Thanks for that tip, I will read docs of that soft, but I was writing php application and used php-serial class for modem communication, but that class returned same thing - never ending loop. So i started debugging, and found that it's not php problem, but linux.

----------

## NeddySeagoon

tester777,

Its not a linux problem.  It has to do with the way you set up and talk to the serial port.

minicom has worked since before I began with linux in 1999.

Its open source software, so you can see what it does.

You can also try the chat program, which is used to establish a serial connection to a remote system before PPP is started.

It operates from a script.

I suspect cat and echo do not give the result you want because they are both trying to control the serial port at the same time.

Two drivers for the same hardware is always a bad thing.

----------

## tester777

 *NeddySeagoon wrote:*   

> tester777,
> 
> Its not a linux problem.  It has to do with the way you set up and talk to the serial port.
> 
> minicom has worked since before I began with linux in 1999.
> ...

 

I installed minicom, and started reading docs, but looks like it is like text client, and dialing and other stuff is made manually by user navigating text menu.

I need to send some commands to modem, so it could send SMS or make call or conference call using AT commands.

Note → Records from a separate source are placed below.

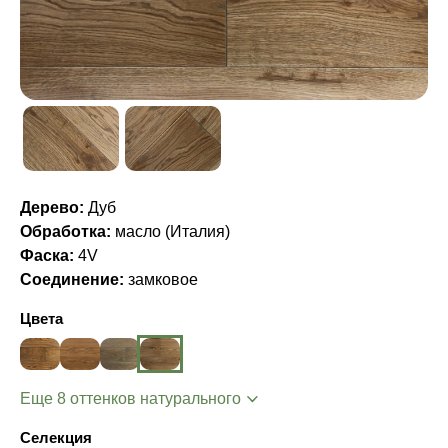
Дерево:
Дуб
Обработка:
масло (Италия)
Фаска:
4V
Соединение:
замковое
Цвета
Еще 8 оттенков натурального
Селекция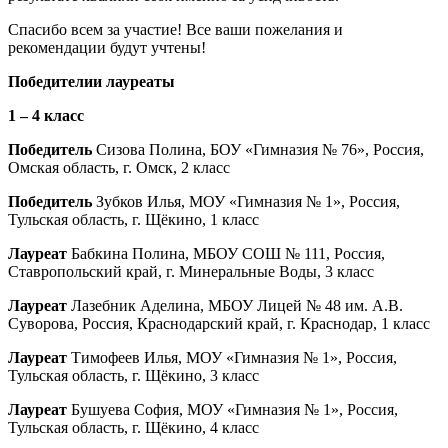
Спасибо всем за участие! Все ваши пожелания и
рекомендации будут учтены!
Победит
ели
и лауреат
ы
1 – 4 класс
Победитель
Сизова Полина, БОУ «Гимназия № 76», Россия,
Омская область, г. Омск, 2 класс
Победитель
Зубков Илья, МОУ «Гимназия № 1», Россия,
Тульская область, г. Щёкино, 1 класс
Лауреат
Бабкина Полина, МБОУ СОШ № 111, Россия,
Ставропольский край, г. Минеральные Воды, 3 класс
Лауреат
Лазебник Аделина, МБОУ Лицей № 48 им. А.В.
Суворова, Россия, Краснодарский край, г. Краснодар, 1 класс
Лауреат
Тимофеев Илья, МОУ «Гимназия № 1», Россия,
Тульская область, г. Щёкино, 3 класс
Лауреат
Бушуева София, МОУ «Гимназия № 1», Россия,
Тульская область, г. Щёкино, 4 класс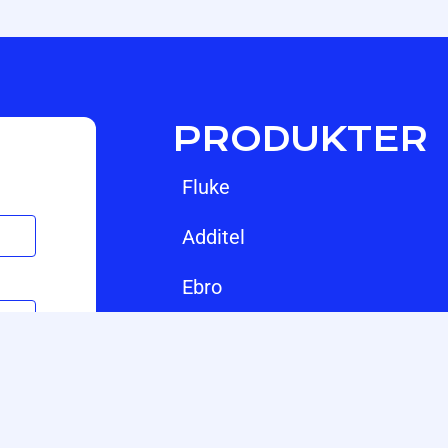
PRODUKTER
fluke
additel
ebro
hikmicro
jfw
vmi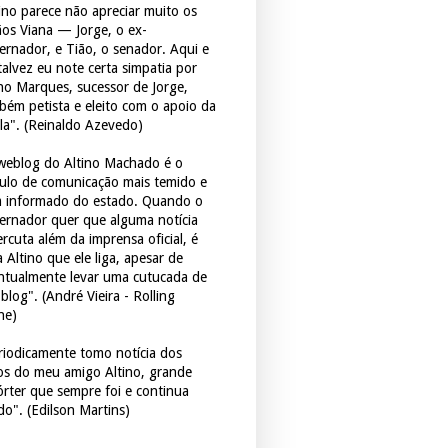
tino parece não apreciar muito os
ãos Viana — Jorge, o ex-
ernador, e Tião, o senador. Aqui e
 talvez eu note certa simpatia por
ho Marques, sucessor de Jorge,
bém petista e eleito com o apoio da
la". (Reinaldo Azevedo)
weblog do Altino Machado é o
culo de comunicação mais temido e
 informado do estado. Quando o
ernador quer que alguma notícia
rcuta além da imprensa oficial, é
 Altino que ele liga, apesar de
ntualmente levar uma cutucada de
blog". (André Vieira - Rolling
ne)
riodicamente tomo notícia dos
tos do meu amigo Altino, grande
órter que sempre foi e continua
do". (Edilson Martins)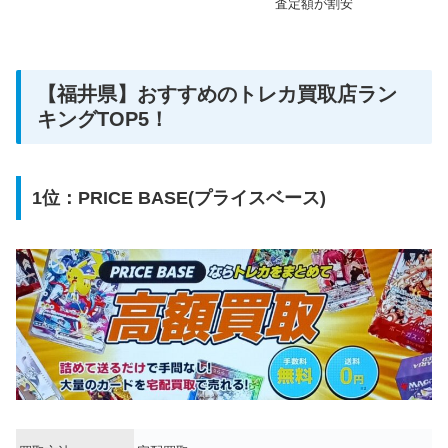
査定額が割安
【福井県】おすすめのトレカ買取店ラン
キングTOP5！
1位：PRICE BASE(プライスベース)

I wanted to do that over php, that would open stream and paste data into serial port, and then after some time tried to read answer from that port.

Can minicom be used like this ?

----------

## NeddySeagoon

tester777,

minicom is intended to be used interactively by it can store AT command strings too.

To semi-automate what you want, chat is probably better, since it sends AT commands as you script and can listen or responses and deal with some error conditions.

By all means use php but only after you know the process you want to write in php works when you do it at a lower level.

e.g, with minicom and chat.  chat is provided by net-dialup/ppp

----------

## tester777

 *NeddySeagoon wrote:*   

> tester777,
> 
> minicom is intended to be used interactively by it can store AT command strings too.
> 
> To semi-automate what you want, chat is probably better, since it sends AT commands as you script and can listen or responses and deal with some error conditions.
> ...

 

Thanks for advice, you pointed me to right way and i found net-misc/ckermit, looks like kermit does what i need and i also will read docs about chat app.

----------

## NeddySeagoon

tester777,

Kermit provides lots of protocols for moving data over a serial link.

The most important thing to know about Kermit is that it really was named after a certain Green Frog :)

----------